WHAT TO PRODUCE: Once you find the line with "Geef klanten een reden om voor je te" in the entries below, return exactly every line from it through the line with "inzicht in de klantentypes van je".

BEGIN GIVEN ENTRIES

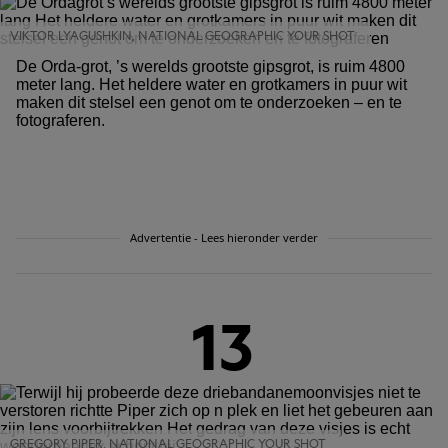
VIKTOR LYAGUSHKIN, NATIONAL GEOGRAPHIC YOUR SHOT
De Orda-grot, ’s werelds grootste gipsgrot, is ruim 4800
meter lang. Het heldere water en grotkamers in puur wit
maken dit stelsel een genot om te onderzoeken – en te
fotograferen.
Advertentie - Lees hieronder verder
13
GREGORY PIPER, NATIONAL GEOGRAPHIC YOUR SHOT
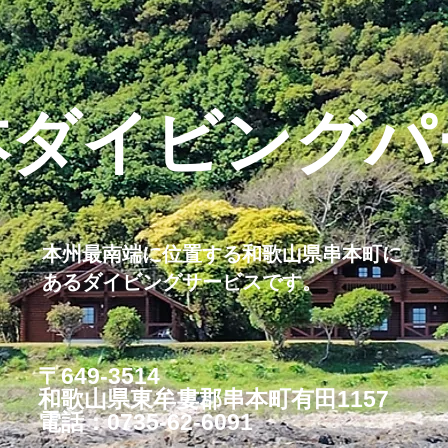
本ダイビングパ
本州最南端に位置する和歌山県串本町に
あるダイビングサービスです。
〒649-3514
和歌山県東牟婁郡串本町有田1157
​電話：0735-62-6091​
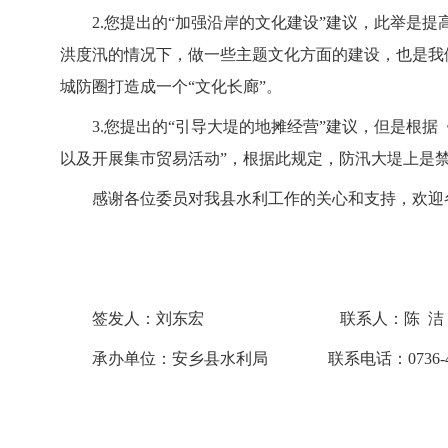
2.您提出的“加强沿岸的文化建设”建议，此举是
洪度汛的情况下，做一些主题文化方面的建设，也是我
城防圈打造成一个“文化长廊”。
3.您提出的“引导大堤的地摊经营”建议，但是根
以及开展集市贸易活动”，根据此规定，防汛大堤上是
感谢各位委员对我县水利工作的关心和支持，欢迎
签发人：刘东宏 联系人：陈 洁
承办单位：安乡县水利局 联系电话：0736-438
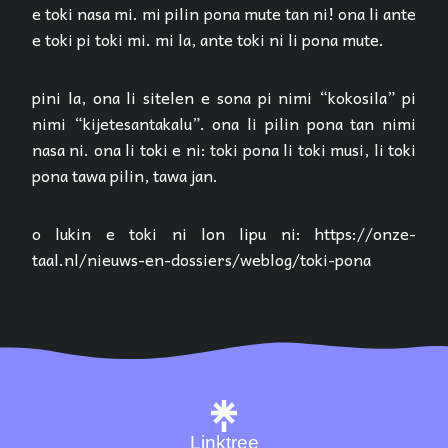
e toki nasa mi. mi pilin pona mute tan ni! ona li ante
e toki pi toki mi. mi la, ante toki ni li pona mute.
pini la, ona li sitelen e sona pi nimi “kokosila” pi
nimi “ki­je­te­san­ta­ka­lu”. ona li pilin pona tan nimi
nasa ni. ona li toki e ni: toki pona li toki musi, li toki
pona tawa pilin, tawa jan.
o lukin e toki ni lon lipu ni: https://onze-
taal.nl/nieuws-en-dossiers/weblog/toki-pona
Linktree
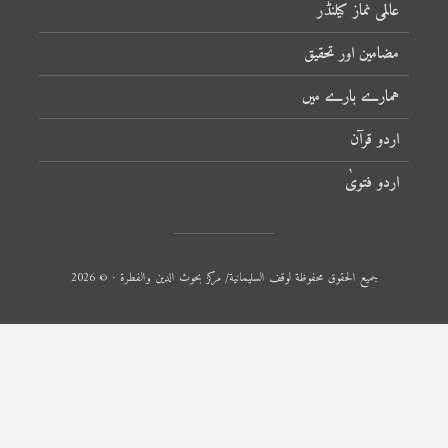
عالمی نماز کیلنڈر
مضامین اور تحقیق
ہمارے بارے میں
اردو قرآن
اردو فتویٰ
جميع الحقوق محفوظة لوقف السليمانية/ مركز بحوث الدين والفطرة · © 2026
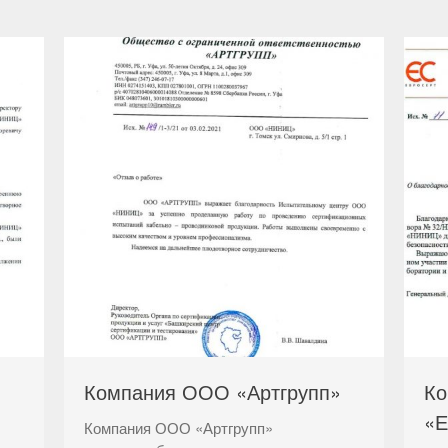
Компания ООО «Артгрупп»
К
«Е
Компания ООО «Артгрупп»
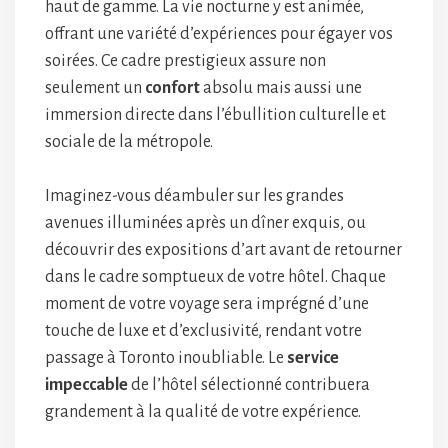
haut de gamme. La vie nocturne y est animée,
offrant une variété d’expériences pour égayer vos
soirées. Ce cadre prestigieux assure non
seulement un
confort
absolu mais aussi une
immersion directe dans l’ébullition culturelle et
sociale de la métropole.
Imaginez-vous déambuler sur les grandes
avenues illuminées après un dîner exquis, ou
découvrir des expositions d’art avant de retourner
dans le cadre somptueux de votre hôtel. Chaque
moment de votre voyage sera imprégné d’une
touche de luxe et d’exclusivité, rendant votre
passage à Toronto inoubliable. Le
service
impeccable
de l’hôtel sélectionné contribuera
grandement à la qualité de votre expérience.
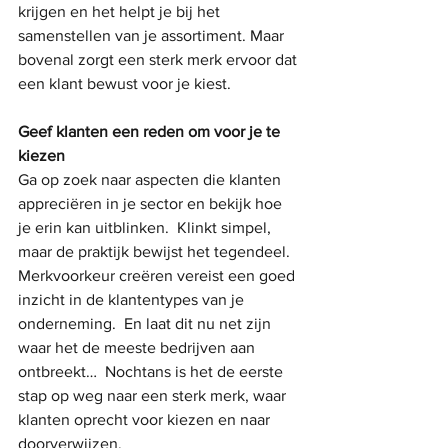
krijgen en het helpt je bij het 
samenstellen van je assortiment. Maar 
bovenal zorgt een sterk merk ervoor dat 
een klant bewust voor je kiest.
Geef klanten een reden om voor je te 
kiezen
Ga op zoek naar aspecten die klanten 
appreciëren in je sector en bekijk hoe 
je erin kan uitblinken.  Klinkt simpel, 
maar de praktijk bewijst het tegendeel.   
Merkvoorkeur creëren vereist een goed 
inzicht in de klantentypes van je 
onderneming.  En laat dit nu net zijn 
waar het de meeste bedrijven aan 
ontbreekt…  Nochtans is het de eerste 
stap op weg naar een sterk merk, waar 
klanten oprecht voor kiezen en naar 
doorverwijzen.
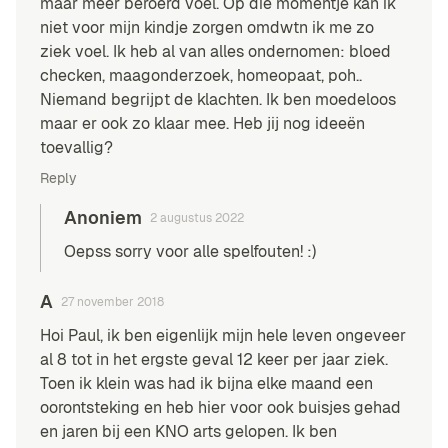
maar meer beroerd voel. Op die momentje kan ik
niet voor mijn kindje zorgen omdwtn ik me zo
ziek voel. Ik heb al van alles ondernomen: bloed
checken, maagonderzoek, homeopaat, poh..
Niemand begrijpt de klachten. Ik ben moedeloos
maar er ook zo klaar mee. Heb jij nog ideeën
toevallig?
Reply
Anoniem
2 augustus 2022
Oepss sorry voor alle spelfouten! :)
A
27 november 2018
Hoi Paul, ik ben eigenlijk mijn hele leven ongeveer
al 8 tot in het ergste geval 12 keer per jaar ziek.
Toen ik klein was had ik bijna elke maand een
oorontsteking en heb hier voor ook buisjes gehad
en jaren bij een KNO arts gelopen. Ik ben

END GIVEN ENTRIES

SOLUTION:
Geef klanten een reden om voor je te 
kiezen
Ga op zoek naar aspecten die klanten 
appreciëren in je sector en bekijk hoe 
je erin kan uitblinken.  Klinkt simpel, 
maar de praktijk bewijst het tegendeel.   
Merkvoorkeur creëren vereist een goed 
inzicht in de klantentypes van je 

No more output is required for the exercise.